Cet accueil temporaire prépare le retour à domicile, en tenant compte des situations de vulnérabilité. Les étudiants seront appelés à prendre soin des personnes convalescentes dans les actes de la vie quotidienne (prises de rendez-vous, par exemple avec le médecin ou l’infirmière, courses…). C’est dans ce cadre que sera réalisé un ensemble d’habitats intergénérationnels de 1105 logements dont 90 pour des étudiants et 20 conçus pour l’accueil de convalescents, ainsi qu’un centre de soins ouvert également aux personnes du quartier. Et, pour répondre à l’urgence d’une réflexion à partir des savoirs et des pratiques, les "Ateliers de l’Entrepreneuriat Humaniste" seront mis en place en partenariat avec l’Université Catholique. Ces ateliers auront une vocation de recherche et pourront être un incubateur de projets innovants. S’inscrivant dans le champ universitaire et des responsabilités d’entreprises, ils devront énoncer des propositions.

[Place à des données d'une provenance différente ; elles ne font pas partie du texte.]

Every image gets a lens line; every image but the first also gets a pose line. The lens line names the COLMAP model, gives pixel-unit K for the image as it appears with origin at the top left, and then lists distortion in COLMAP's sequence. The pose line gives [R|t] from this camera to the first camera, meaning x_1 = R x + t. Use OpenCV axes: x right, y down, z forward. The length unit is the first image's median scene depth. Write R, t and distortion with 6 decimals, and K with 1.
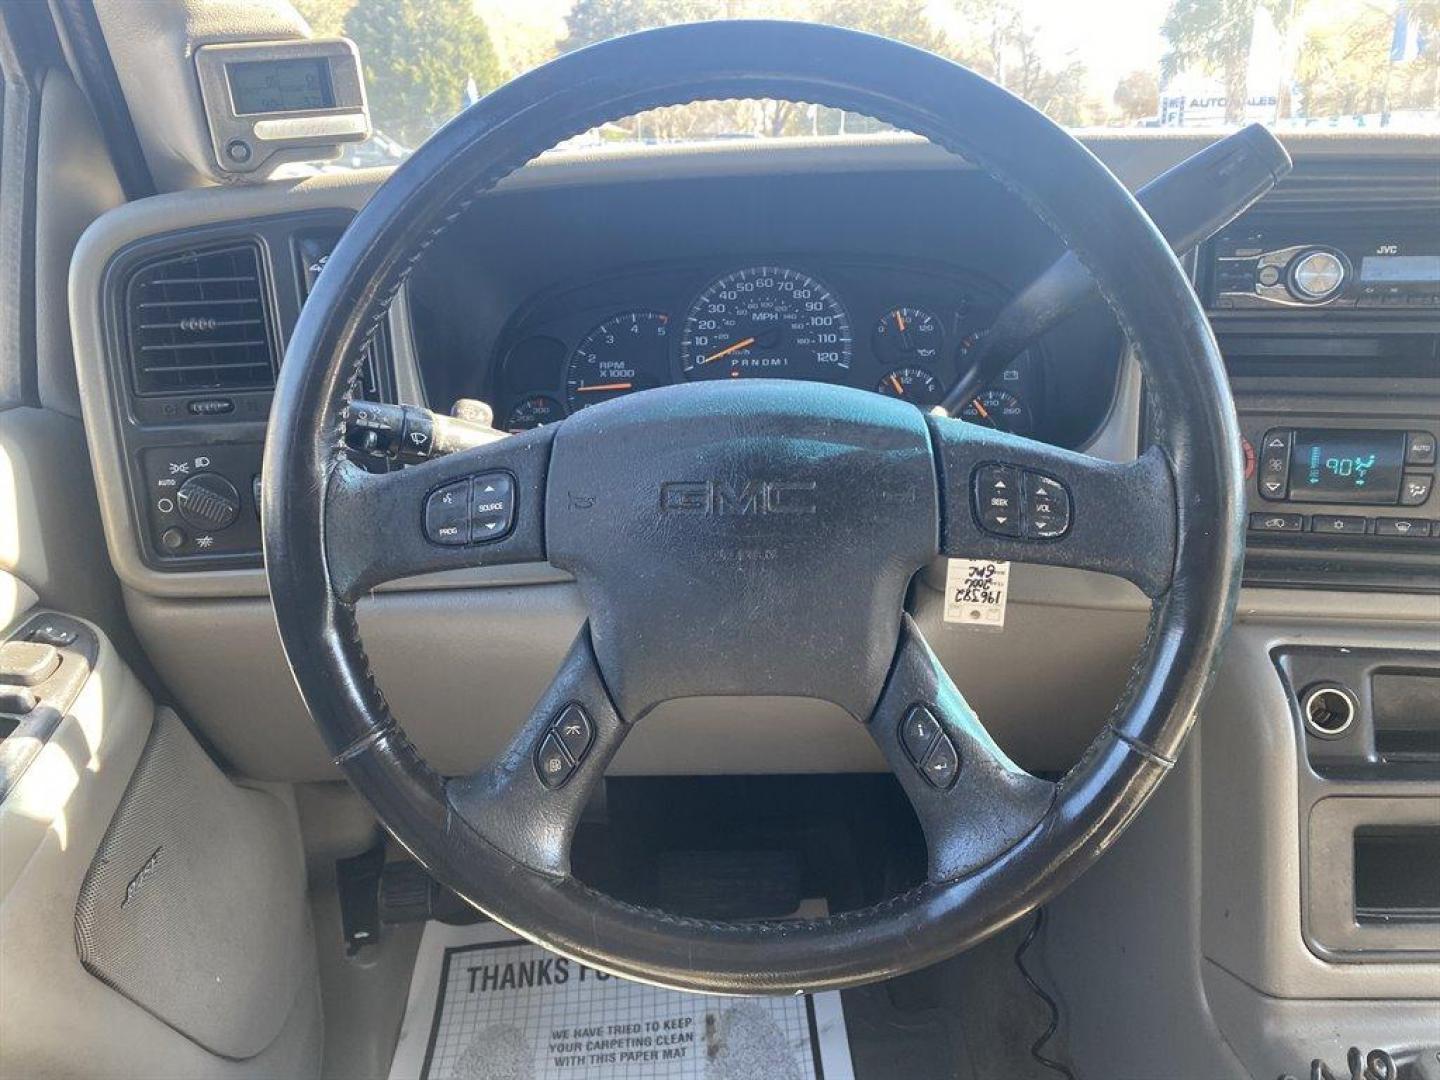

Le chantier doit être livré en 2015. C’est un projet qui marque une véritable innovation sociale ; Entreprendre pour Humaniser la Dépendance la Foncière de La Pierre Angulaire a d’ailleurs reçu le prix national Convergences 2015 en septembre dernier pour ce projet mené en partenariat avec Habitat et Humanisme. Le nouveau destin des prisons lyonnaises - qui les fait passer d’un lieu d’enfermement à des espaces urbains ouverts - traduit bien concrètement une transformation sociale possible avec la mise en place d’un projet émanant de structures associatives et d’entreprises solidaires, financé en partie par l’épargne solidaire. Ou comment tisser du lien au travers d’un projet architectural à visage humain.
- 1Ces prisons sont toutes deux classées "monuments historiques". La première, Saint-Joseph, a été construite par Louis-Pierre Baltard vers 1825 ; elle est conçue comme "une prison de la rédemption". La prison Saint-Paul, construite par Antonin Louvier en 1860, est "une prison expiation".